## PROBLEM REQUIREMENTS:
Please carry on writing the credit card guide below, picking up right after its final sentence.

## EXERCISE TEXT:
[Start of Attachment]
When switching to a contract with any other operator, you will be able to keep your phone number. Contact the mobile operator from which you plan to buy the plan, and they will help you.  Credit card
If you have used previous tools to improve your credit history, have lived in the UK for several months (usually from 3 to 6 months) and are now a happy owner of a credit rating, you can try to open a credit card.
In the credit history services, you can always view the cards that are available to you for FREE. This is called SOFT SEARCH and is described above in this guide.
Experts do not recommend applying for a credit card without first checking the probability of your application being satisfied. Each such application, even a successful one, will be displayed in your credit history and the more of them, the worse it will affect your rating, and it is impossible to fix it quickly.
If you are rejected and then you resubmit – your credit rating will decrease even more. The same thing will happen if you received a credit card, but decided that this was not enough for you and soon applied for another one.
Checking the probability by using a preliminary soft search is – FREE (most often). In the vast majority of cases, a Soft Search does not affect your credit rating, but before doing a Soft Search, experts recommend re-reading its terms. Where can I check the availability of a credit card?
There are a number of free services, for example
If you see that you have a good chance of getting a particular credit card (70% or higher), then you can consider applying for it.
If you did not do a SOFT SEARCH initially, submitted straightway and were refused – do not try to apply again at once. Experts recommend waiting a couple of months while trying to favorably influence your rating, then do a soft search and apply only for those credit cards that will be available to you.
Example of the "check if I am eligible" request


You must be prepared that during the first months of living in the UK, you will see that no credit cards are available to you. This is normal, you should wait and take other steps to build a credit history so that organizations can trust you.
[End of Attachment]
(Extracted page text data)
[Start of Attachment]
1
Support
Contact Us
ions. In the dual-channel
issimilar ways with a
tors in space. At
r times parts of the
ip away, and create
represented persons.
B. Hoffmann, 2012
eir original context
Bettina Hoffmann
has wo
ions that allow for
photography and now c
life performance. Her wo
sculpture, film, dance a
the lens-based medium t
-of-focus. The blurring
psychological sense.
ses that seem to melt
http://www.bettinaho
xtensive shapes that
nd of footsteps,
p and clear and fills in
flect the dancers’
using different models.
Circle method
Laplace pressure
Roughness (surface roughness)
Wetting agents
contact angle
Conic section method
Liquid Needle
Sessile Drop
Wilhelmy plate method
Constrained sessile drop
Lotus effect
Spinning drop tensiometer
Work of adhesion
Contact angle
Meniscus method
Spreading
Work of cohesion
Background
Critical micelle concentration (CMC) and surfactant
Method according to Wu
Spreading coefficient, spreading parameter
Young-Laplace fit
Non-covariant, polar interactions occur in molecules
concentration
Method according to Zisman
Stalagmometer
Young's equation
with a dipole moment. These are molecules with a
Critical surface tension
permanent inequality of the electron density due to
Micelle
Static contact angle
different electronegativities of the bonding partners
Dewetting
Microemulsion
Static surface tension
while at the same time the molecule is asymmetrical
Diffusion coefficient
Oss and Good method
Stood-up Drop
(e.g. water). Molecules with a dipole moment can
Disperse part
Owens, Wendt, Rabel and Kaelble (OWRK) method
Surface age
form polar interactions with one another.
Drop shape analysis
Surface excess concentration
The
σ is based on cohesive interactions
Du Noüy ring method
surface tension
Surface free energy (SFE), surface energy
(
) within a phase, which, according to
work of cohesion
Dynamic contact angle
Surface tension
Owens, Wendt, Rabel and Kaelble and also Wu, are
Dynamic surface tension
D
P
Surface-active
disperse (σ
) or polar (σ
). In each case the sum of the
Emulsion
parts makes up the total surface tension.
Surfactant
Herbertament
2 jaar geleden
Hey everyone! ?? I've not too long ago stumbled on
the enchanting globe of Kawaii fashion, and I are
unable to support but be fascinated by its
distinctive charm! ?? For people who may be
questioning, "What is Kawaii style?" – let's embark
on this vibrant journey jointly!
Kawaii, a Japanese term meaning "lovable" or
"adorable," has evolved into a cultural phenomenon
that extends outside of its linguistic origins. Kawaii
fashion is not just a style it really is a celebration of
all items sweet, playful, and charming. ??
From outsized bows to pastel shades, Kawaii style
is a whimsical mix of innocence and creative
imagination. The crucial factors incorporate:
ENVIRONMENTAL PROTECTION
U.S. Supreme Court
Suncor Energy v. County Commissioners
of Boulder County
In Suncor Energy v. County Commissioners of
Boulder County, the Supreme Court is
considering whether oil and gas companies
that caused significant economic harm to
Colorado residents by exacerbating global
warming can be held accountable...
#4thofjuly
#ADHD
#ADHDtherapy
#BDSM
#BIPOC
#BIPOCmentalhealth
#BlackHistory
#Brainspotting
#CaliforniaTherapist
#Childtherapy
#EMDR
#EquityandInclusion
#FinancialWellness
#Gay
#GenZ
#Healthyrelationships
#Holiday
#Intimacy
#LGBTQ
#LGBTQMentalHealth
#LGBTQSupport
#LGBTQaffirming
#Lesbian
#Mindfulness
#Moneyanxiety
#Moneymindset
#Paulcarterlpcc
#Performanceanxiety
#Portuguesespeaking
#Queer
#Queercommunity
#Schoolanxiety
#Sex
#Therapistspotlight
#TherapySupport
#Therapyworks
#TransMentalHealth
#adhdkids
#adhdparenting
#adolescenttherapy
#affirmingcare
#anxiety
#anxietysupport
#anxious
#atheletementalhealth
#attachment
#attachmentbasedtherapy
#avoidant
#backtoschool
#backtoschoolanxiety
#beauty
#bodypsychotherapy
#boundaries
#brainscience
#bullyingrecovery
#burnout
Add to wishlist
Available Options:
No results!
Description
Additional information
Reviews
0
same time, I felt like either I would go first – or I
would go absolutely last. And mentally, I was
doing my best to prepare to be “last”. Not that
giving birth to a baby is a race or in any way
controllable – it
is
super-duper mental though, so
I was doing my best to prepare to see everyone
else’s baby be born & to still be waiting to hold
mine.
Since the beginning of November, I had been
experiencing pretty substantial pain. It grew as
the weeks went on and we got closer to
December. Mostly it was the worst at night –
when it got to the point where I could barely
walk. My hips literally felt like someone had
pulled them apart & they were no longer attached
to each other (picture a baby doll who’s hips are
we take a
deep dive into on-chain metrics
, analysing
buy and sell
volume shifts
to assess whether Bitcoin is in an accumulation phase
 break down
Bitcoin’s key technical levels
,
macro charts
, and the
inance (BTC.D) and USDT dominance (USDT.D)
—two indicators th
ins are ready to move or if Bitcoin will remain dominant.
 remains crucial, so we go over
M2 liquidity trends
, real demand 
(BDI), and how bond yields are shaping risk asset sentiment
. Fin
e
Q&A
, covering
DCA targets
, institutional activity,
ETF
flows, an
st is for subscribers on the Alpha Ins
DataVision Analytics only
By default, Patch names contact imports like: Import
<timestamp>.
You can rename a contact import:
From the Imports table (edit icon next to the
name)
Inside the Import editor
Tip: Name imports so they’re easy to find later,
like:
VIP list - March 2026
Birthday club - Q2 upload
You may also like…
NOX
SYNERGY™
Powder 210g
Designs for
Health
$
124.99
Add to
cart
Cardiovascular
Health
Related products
[End of Attachment]
## ANSWER FOR THE TASK:
Credit card options● Credit cards linked to banks in the UK (for example, a credit card from HSBC, Santander, etc.)● Credit cards from certain providers that more readily give credit cards to people with limited or poor credit history (for example, Capital One, Vanquis, The Credit Thing and others).
When using these cards, it is important to remember that you should carefully study the conditions under which the cards are provided to you (probably a short grace period and high interest rates after the end of the grace period). This is your “payment” for the risk that banks and other financial institutions bear if you do not pay off the loan on time.
IMPORTANT! You should check with financial institutions whether they report to all CRA or not.
For example, you have a loan of £200 in one financial institution, but it reports only to Experian. In this case, if you request a credit card from a bank that verifies the data through TransUnion, your existing loan in a financial institution will not be displayed there and the bank will not take into account the data about your use of the loan when taking a decision whether to allocate their loan to you.

7. Advantages and risks of credit cards

The most important rule is: never use a loan if you are not able to repay it, if you do not want to have negative consequences in the future in the UK.  
When you get a loan, it has a positive effect on your rating. 
If you use the loan for more than 50% of your limit, it negatively affects your rating.
If you continue to use the loan and do not pay it in full, it has an extremely negative impact on your rating.  
If you completely stop making payments, most likely your lender will have the right to sue you, which, if the case is positive for the lender, will be reflected in your credit history in the form of a CCJ. With such a record, you will not be able to get either a loan or a job in certain areas for several years with a high probability. 
Even with a good rating, you should be careful when using a credit card. Experts advise using only a small part of your limit (up to 25%). The period for which no interest is accrued will end quickly and imperceptibly. 
Ideally, you should never use credit cards for their intended purpose, but you should get them if you want to build your rating, for example, when preparing to buy a house.   How to use a credit card correctly?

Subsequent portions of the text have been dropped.